The Night Before

The calmest Christmas in years.

Cake, steak, a little bit of work, and some cold ass weather.

I won’t be traveling off the island. I really won’t even going anywhere beyond the office and my apartment. Tomorrow will be spent sat reading at a desk before going to the store to buy some special Japanese style Christmas cake and a sirloin.

The weekend was half an expression of immense gratitude for the pockets of community I’ve been able to find here. And the other half paying for the excesses consumed while in the company of said community.

Officially in the territory of “oh, shit. I don’t have that much time here before I’m gone.” Even with it being six/seven months, there’s a palpable finality to it. And with it a sense of questioning to how it’ll shake out.

But I think there’s always that sense of something next on the horizon for me. I try my best to sit and take a breath from time to time to enjoy where I’m at instead of bulldozing towards my next goal. I’m admittedly not great at acknowledging my own efforts— especially when I’ve managed to achieve something. It’s always been easier to push the goalposts back again and say “well, got to keep on going.”

So, as intermittent snow flurries fall (against the promise that this island never saw snow) I’ve tried to enjoy the little things. The island slang, the small warm cans of coffee from the vending machines that keep my fingers from falling off during my trudge up the hill, the random moments of beauty that stagger the soul— like the perfect circular ring of clouds surrounding the moon the other night.

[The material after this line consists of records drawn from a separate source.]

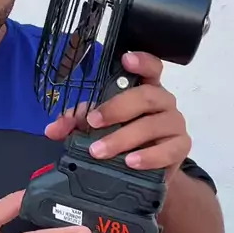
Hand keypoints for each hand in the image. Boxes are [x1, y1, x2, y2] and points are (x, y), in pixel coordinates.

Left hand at [45, 51, 190, 182]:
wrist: (146, 173)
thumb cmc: (123, 140)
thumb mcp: (97, 127)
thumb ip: (75, 123)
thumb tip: (53, 128)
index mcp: (145, 88)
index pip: (151, 67)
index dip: (142, 60)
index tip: (126, 59)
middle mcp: (163, 102)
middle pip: (146, 96)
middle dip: (117, 108)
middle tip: (93, 122)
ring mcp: (174, 124)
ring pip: (153, 124)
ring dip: (124, 138)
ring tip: (101, 152)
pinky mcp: (180, 148)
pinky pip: (168, 150)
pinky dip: (148, 156)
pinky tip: (131, 161)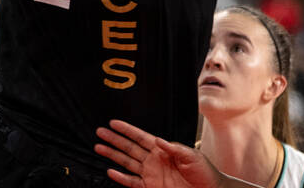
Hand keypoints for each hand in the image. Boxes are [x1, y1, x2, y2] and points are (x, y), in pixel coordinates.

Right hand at [96, 120, 223, 187]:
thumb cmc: (204, 171)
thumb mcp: (192, 156)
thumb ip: (174, 148)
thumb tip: (159, 140)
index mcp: (162, 149)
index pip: (140, 137)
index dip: (127, 130)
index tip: (114, 123)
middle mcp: (153, 160)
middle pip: (129, 147)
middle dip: (114, 140)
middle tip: (100, 132)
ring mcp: (150, 174)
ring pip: (126, 162)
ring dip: (113, 155)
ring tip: (99, 147)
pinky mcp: (150, 187)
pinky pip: (131, 182)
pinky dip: (120, 177)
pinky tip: (111, 171)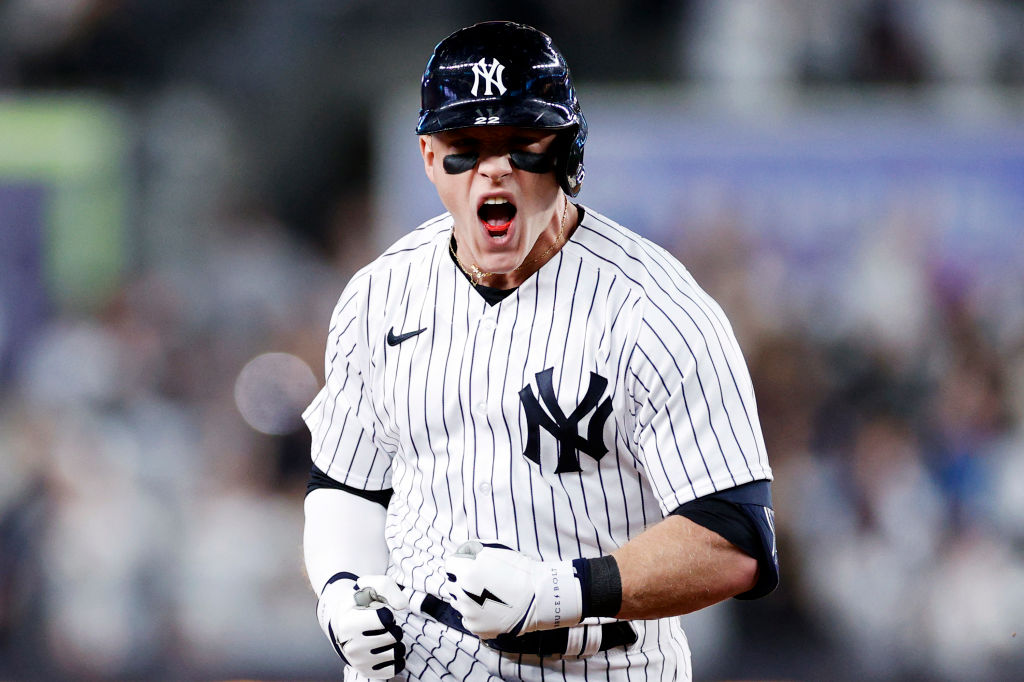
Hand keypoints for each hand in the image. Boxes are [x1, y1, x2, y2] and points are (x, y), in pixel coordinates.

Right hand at [316, 573, 408, 677]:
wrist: (344, 621)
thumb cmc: (362, 603)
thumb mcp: (371, 586)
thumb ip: (388, 588)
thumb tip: (401, 605)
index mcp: (349, 623)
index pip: (386, 619)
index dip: (388, 612)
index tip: (380, 611)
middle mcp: (351, 646)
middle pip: (393, 636)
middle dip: (394, 627)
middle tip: (383, 625)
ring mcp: (359, 661)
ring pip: (396, 652)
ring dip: (397, 642)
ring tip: (385, 635)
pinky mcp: (367, 672)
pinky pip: (395, 668)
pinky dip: (398, 658)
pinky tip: (388, 648)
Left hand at [444, 541, 582, 638]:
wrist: (538, 597)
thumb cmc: (519, 570)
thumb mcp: (495, 550)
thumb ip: (472, 550)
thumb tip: (460, 554)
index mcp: (466, 572)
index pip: (450, 565)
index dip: (460, 564)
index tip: (469, 566)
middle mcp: (463, 593)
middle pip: (451, 584)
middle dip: (461, 581)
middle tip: (479, 581)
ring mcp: (468, 613)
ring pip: (458, 603)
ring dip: (466, 598)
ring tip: (486, 596)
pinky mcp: (476, 627)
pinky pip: (467, 619)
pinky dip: (474, 615)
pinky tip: (489, 610)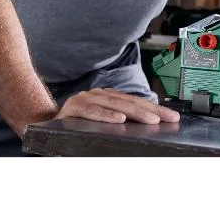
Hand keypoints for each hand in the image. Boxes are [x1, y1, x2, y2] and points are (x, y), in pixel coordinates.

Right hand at [55, 87, 179, 123]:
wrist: (47, 125)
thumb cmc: (79, 126)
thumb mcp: (103, 122)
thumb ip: (122, 120)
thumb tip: (149, 124)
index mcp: (109, 97)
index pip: (137, 102)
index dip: (155, 109)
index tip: (172, 117)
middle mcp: (100, 94)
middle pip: (129, 102)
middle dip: (151, 111)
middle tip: (166, 119)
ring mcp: (87, 98)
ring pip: (114, 104)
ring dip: (134, 112)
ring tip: (150, 119)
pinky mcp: (74, 107)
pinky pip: (92, 111)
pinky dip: (106, 115)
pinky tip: (119, 119)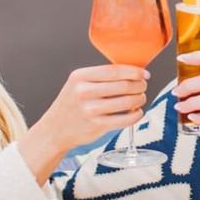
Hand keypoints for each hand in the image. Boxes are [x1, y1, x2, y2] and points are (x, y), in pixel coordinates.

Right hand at [21, 64, 148, 175]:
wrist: (55, 129)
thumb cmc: (71, 104)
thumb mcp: (77, 84)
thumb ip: (99, 77)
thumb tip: (131, 72)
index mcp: (80, 77)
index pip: (114, 70)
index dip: (134, 71)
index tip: (144, 73)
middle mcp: (84, 92)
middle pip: (123, 85)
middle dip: (139, 85)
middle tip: (143, 86)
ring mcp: (90, 110)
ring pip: (127, 102)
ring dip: (140, 99)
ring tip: (140, 98)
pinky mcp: (97, 126)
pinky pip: (125, 119)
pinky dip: (136, 115)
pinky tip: (137, 112)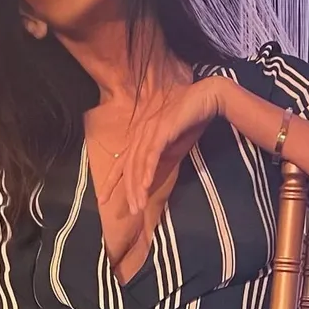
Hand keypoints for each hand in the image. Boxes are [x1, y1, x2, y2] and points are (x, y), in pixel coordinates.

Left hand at [97, 77, 224, 214]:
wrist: (207, 97)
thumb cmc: (191, 119)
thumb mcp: (173, 144)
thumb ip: (161, 158)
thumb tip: (152, 176)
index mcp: (141, 137)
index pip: (122, 162)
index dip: (111, 181)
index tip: (102, 199)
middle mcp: (141, 133)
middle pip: (129, 167)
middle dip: (128, 190)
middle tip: (130, 211)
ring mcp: (150, 131)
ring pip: (139, 164)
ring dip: (138, 187)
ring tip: (138, 206)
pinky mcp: (162, 130)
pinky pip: (151, 155)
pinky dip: (148, 171)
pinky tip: (146, 186)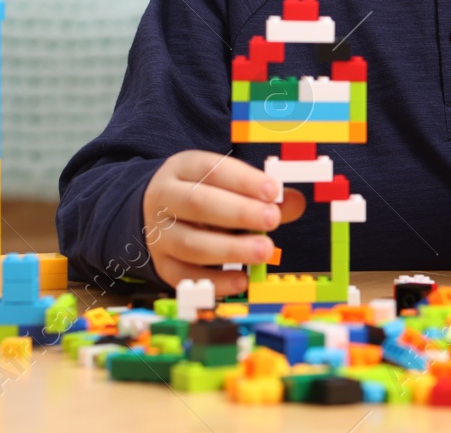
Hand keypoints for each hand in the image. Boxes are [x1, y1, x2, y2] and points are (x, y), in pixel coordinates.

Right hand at [141, 150, 304, 294]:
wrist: (155, 212)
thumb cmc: (204, 194)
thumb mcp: (226, 183)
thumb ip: (261, 194)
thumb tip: (295, 203)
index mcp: (183, 168)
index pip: (211, 169)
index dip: (243, 180)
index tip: (273, 191)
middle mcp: (165, 198)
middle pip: (198, 203)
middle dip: (238, 213)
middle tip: (272, 220)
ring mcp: (159, 233)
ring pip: (190, 243)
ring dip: (231, 249)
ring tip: (265, 251)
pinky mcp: (162, 264)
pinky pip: (185, 277)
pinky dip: (215, 281)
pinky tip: (242, 279)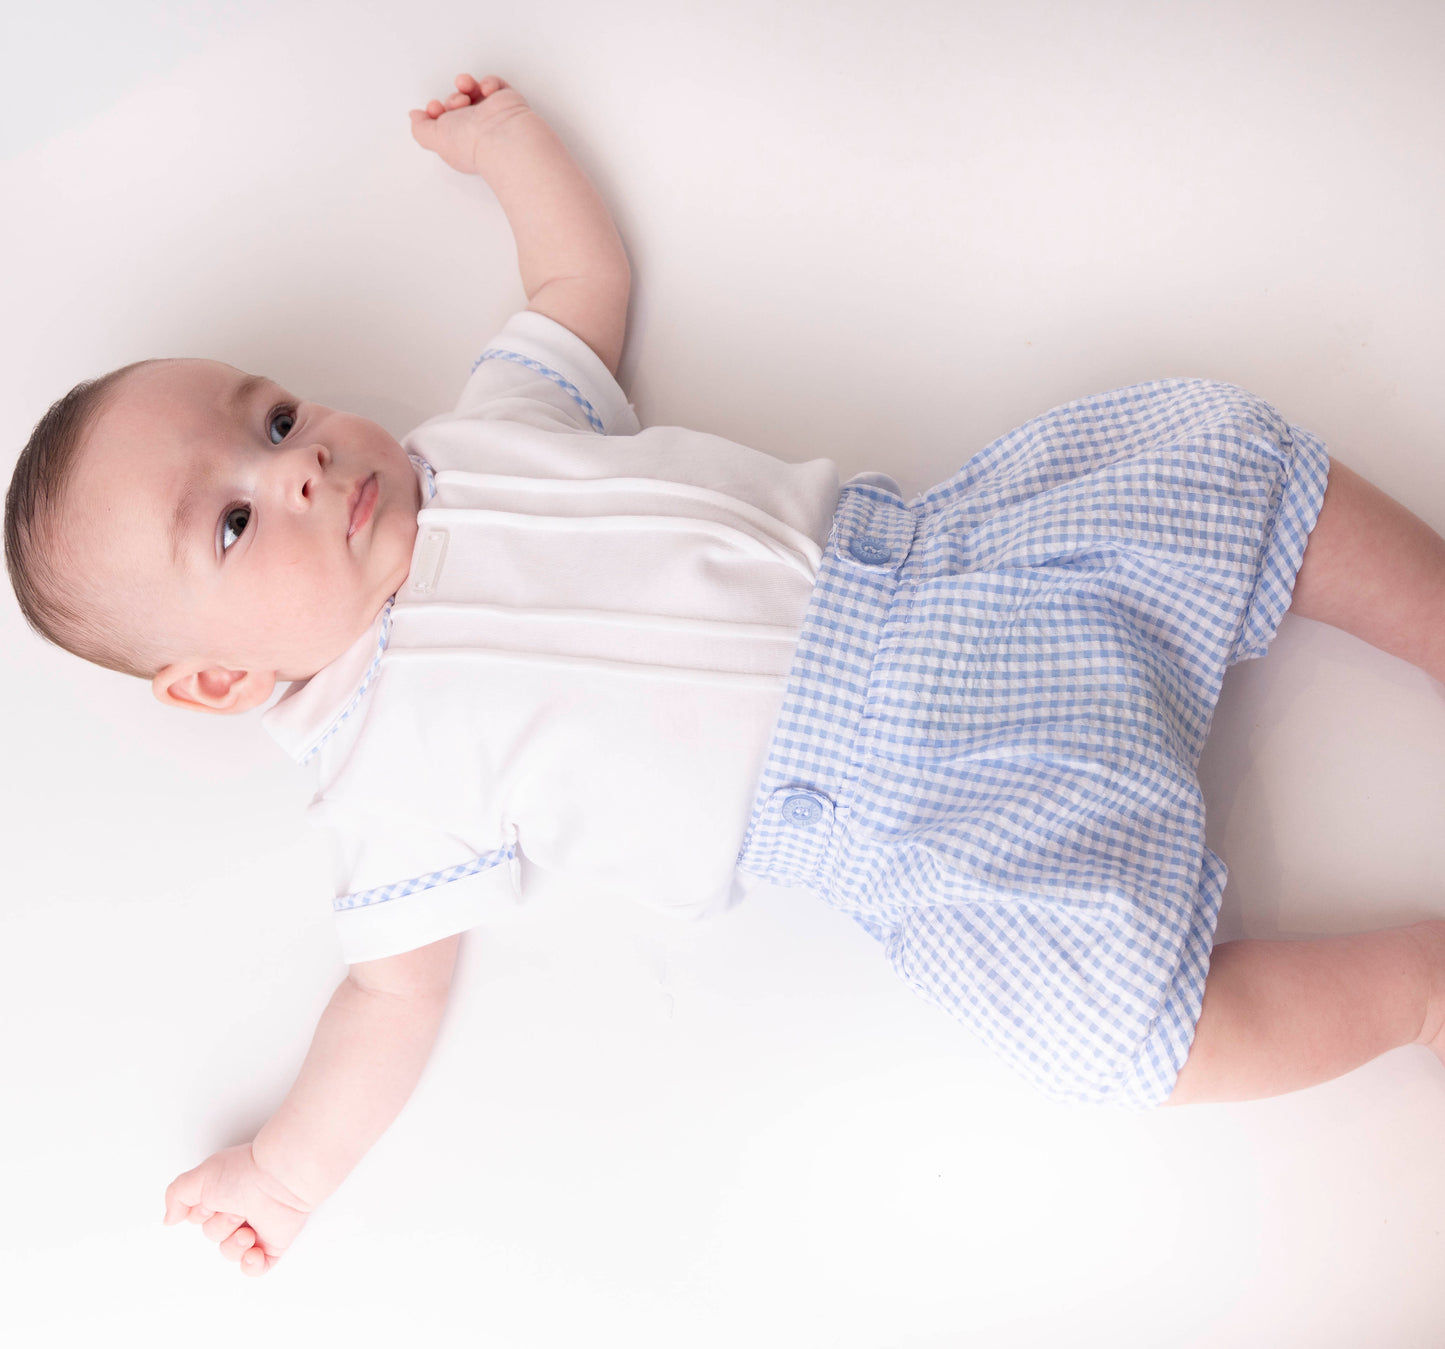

It’s the passage of time— the days where I learn an awful lot about myself when I’m not doing very much at all.

It is the calmest of christmases— and I hope I don’t come across one quite like it again.

It’s not the holiday, or homesickness, or anything as such. It’s the pause in a time with no pauses— where I recognize I’m already on a road of my own choosing— but that I fear the space between the ending and new beginning. How I’ll return to something I’ve known, but that it’s not what I left. Or that I am not as I left.

So in the slow days before the turn of the year I wonder how I can best greet the changes ahead.